- **Chart-based quiz items**
== Segment start ==
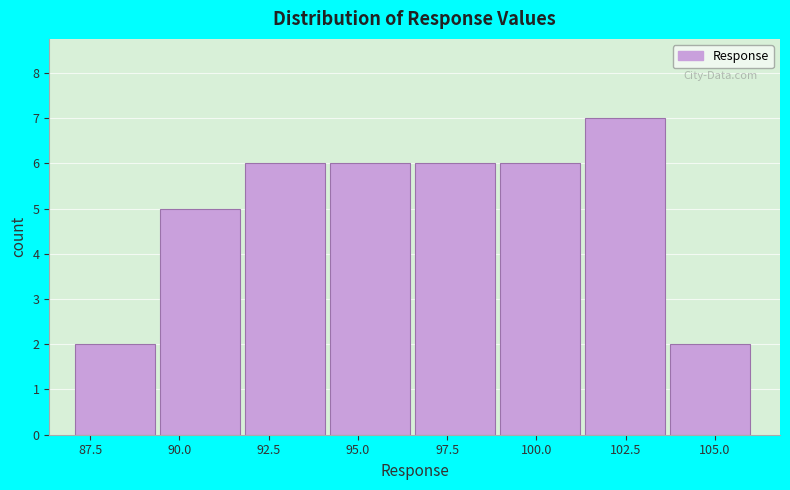

Which range on the x-axis has the tallest bar?

101.5 to 103.5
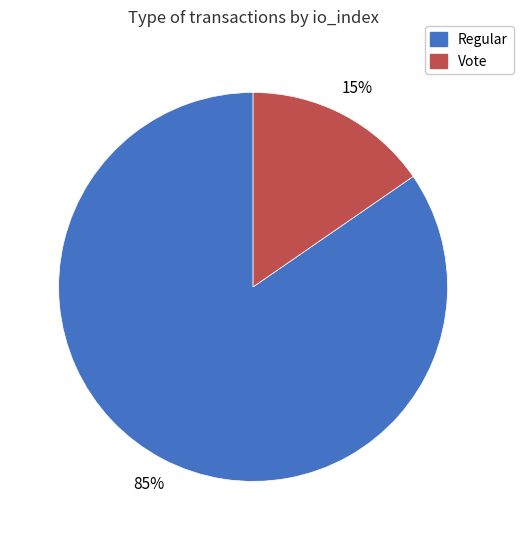

Which slice is the smallest?

Vote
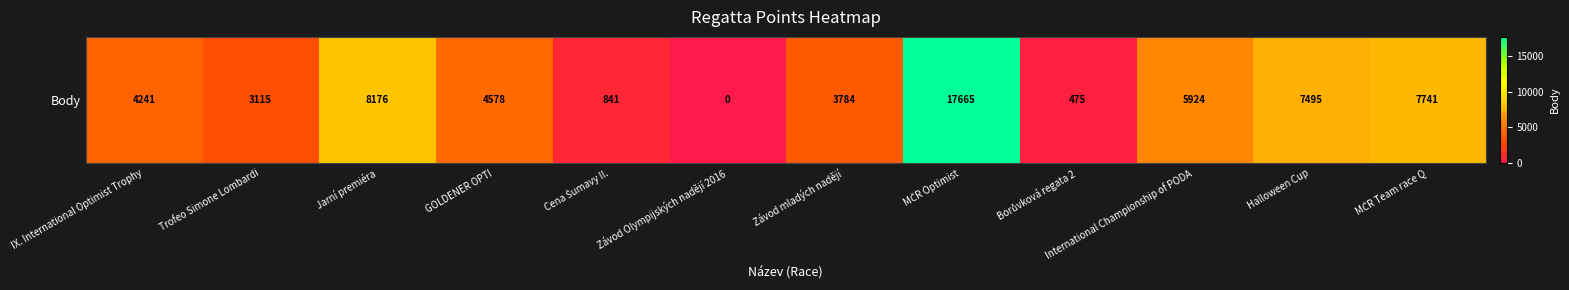

How many positive values are there?

11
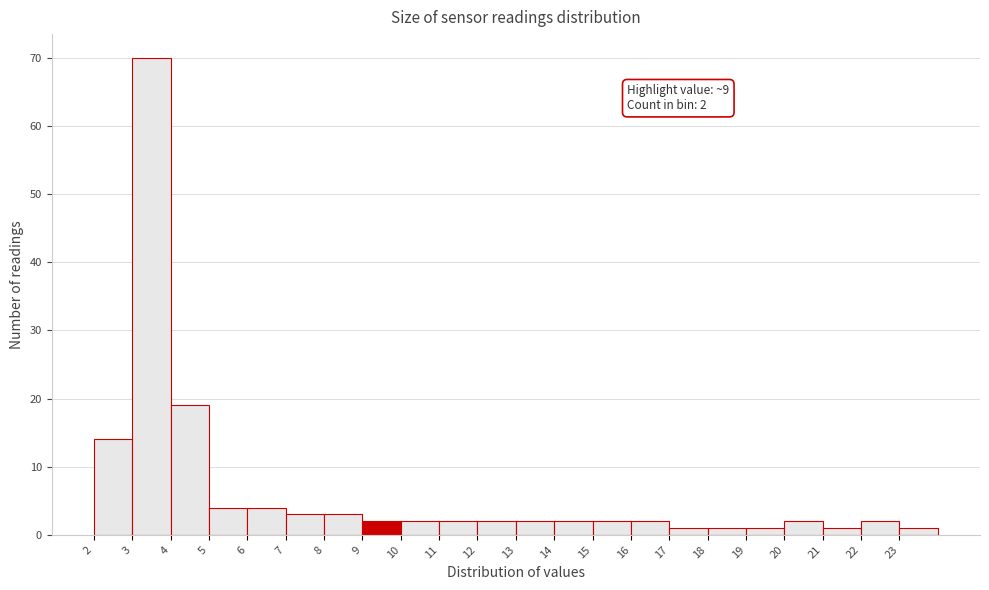

Which range on the x-axis has the tallest bar?

3 to 4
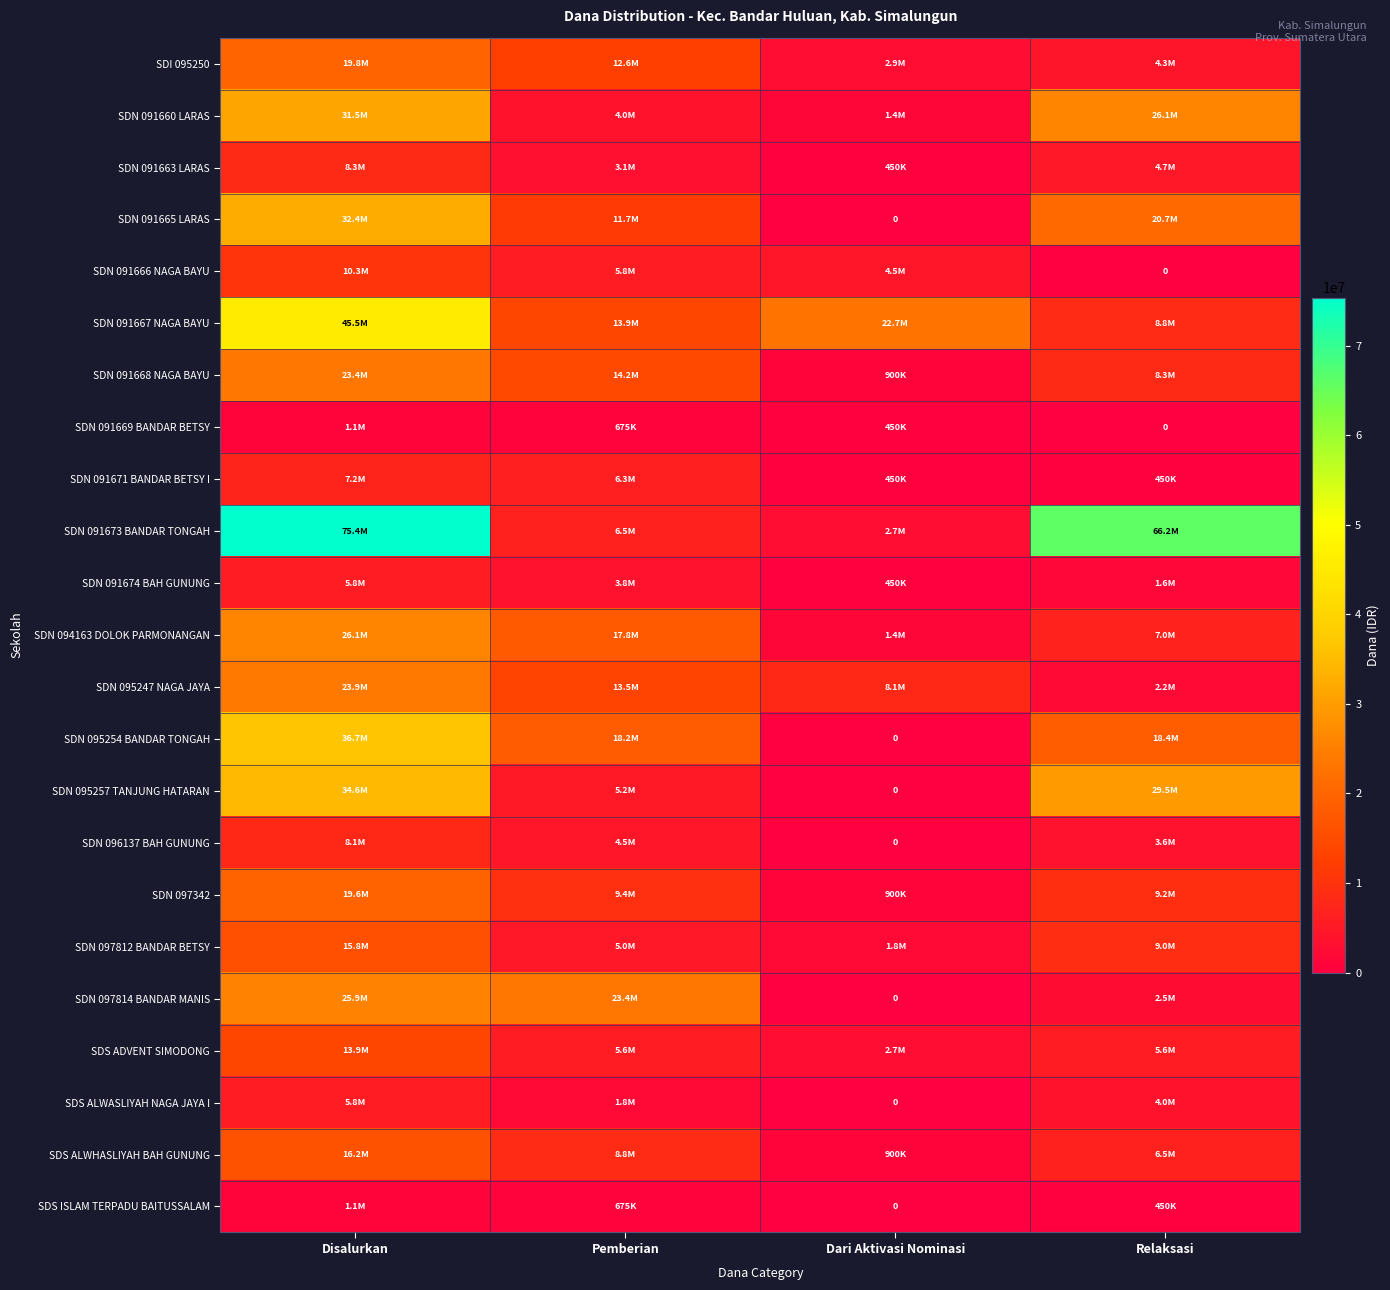

What is the difference between the highest and lowest values at Dari Aktivasi Nominasi?

22725000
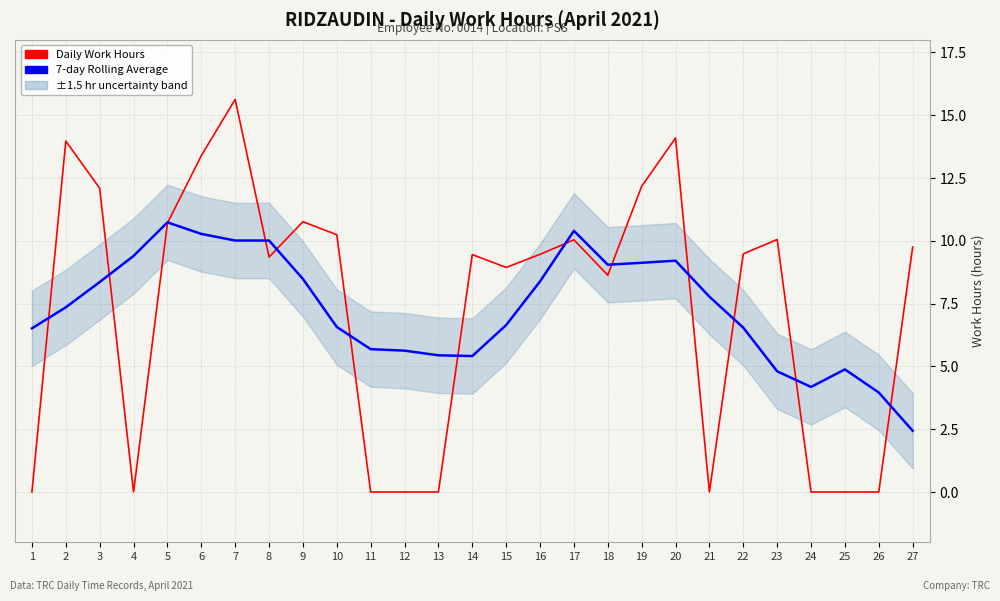

Reading right to left, list all the values displayed in this chart.

Daily Work Hours: 9.8	0.0	0.0	0.0	10.1	9.5	0.0	14.1	12.2	8.6	10.0	9.5	8.9	9.4	0.0	0.0	0.0	10.2	10.8	9.3	15.6	13.4	10.7	0.0	12.1	14.0	0.0
7-day Rolling Average: 2.4	4.0	4.9	4.2	4.8	6.5	7.8	9.2	9.1	9.0	10.4	8.4	6.6	5.4	5.4	5.6	5.7	6.6	8.5	10.0	10.0	10.3	10.7	9.4	8.4	7.4	6.5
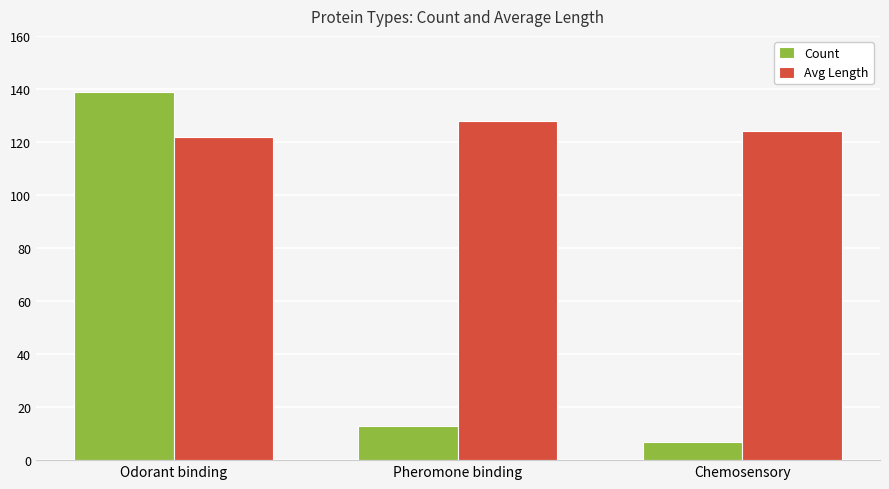

What is the average value of the Count series?

53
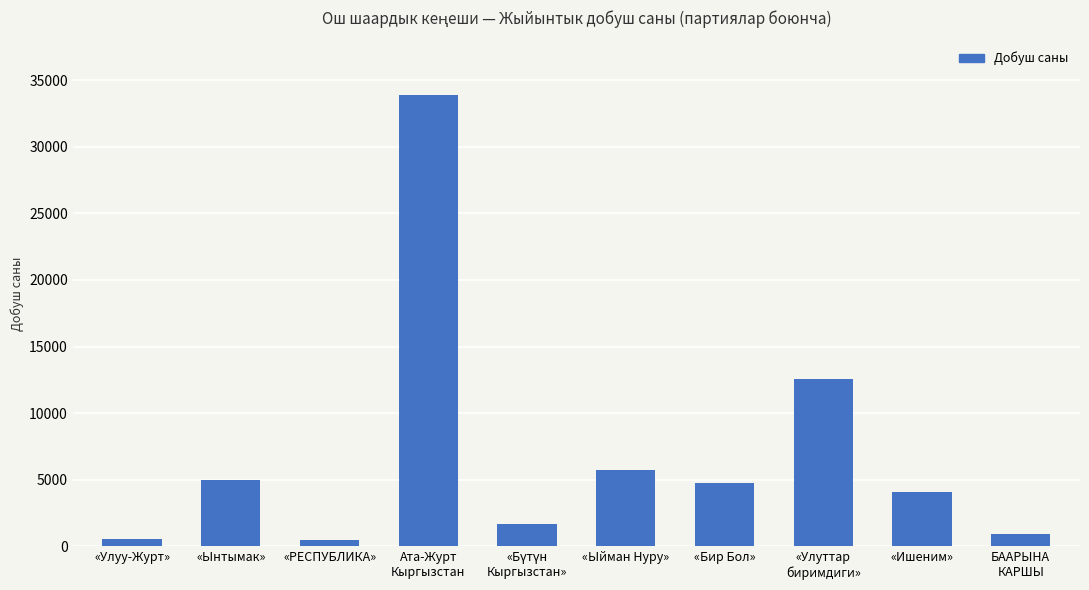

How many bars are there in total?

10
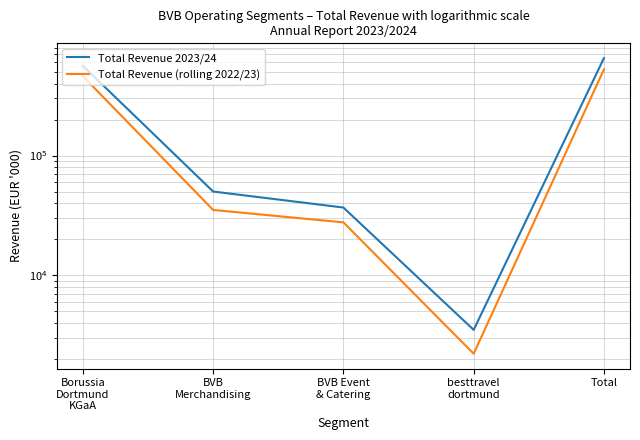

What is the difference between the maximum and minimum values in the Total Revenue 2023/24 series?

649208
== Segment end ==
- **What to do**
Render the entries above as a JSON list of strings with one string per line, leaving out blank lines and the pictures.

- **Response below**
[
  "Which range on the x-axis has the tallest bar?",
  "101.5 to 103.5",
  "Which slice is the smallest?",
  "Vote",
  "How many positive values are there?",
  "11",
  "Which range on the x-axis has the tallest bar?",
  "3 to 4",
  "What is the difference between the highest and lowest values at Dari Aktivasi Nominasi?",
  "22725000",
  "Reading right to left, list all the values displayed in this chart.",
  "Daily Work Hours: 9.8\t0.0\t0.0\t0.0\t10.1\t9.5\t0.0\t14.1\t12.2\t8.6\t10.0\t9.5\t8.9\t9.4\t0.0\t0.0\t0.0\t10.2\t10.8\t9.3\t15.6\t13.4\t10.7\t0.0\t12.1\t14.0\t0.0",
  "7-day Rolling Average: 2.4\t4.0\t4.9\t4.2\t4.8\t6.5\t7.8\t9.2\t9.1\t9.0\t10.4\t8.4\t6.6\t5.4\t5.4\t5.6\t5.7\t6.6\t8.5\t10.0\t10.0\t10.3\t10.7\t9.4\t8.4\t7.4\t6.5",
  "What is the average value of the Count series?",
  "53",
  "How many bars are there in total?",
  "10",
  "What is the difference between the maximum and minimum values in the Total Revenue 2023/24 series?",
  "649208"
]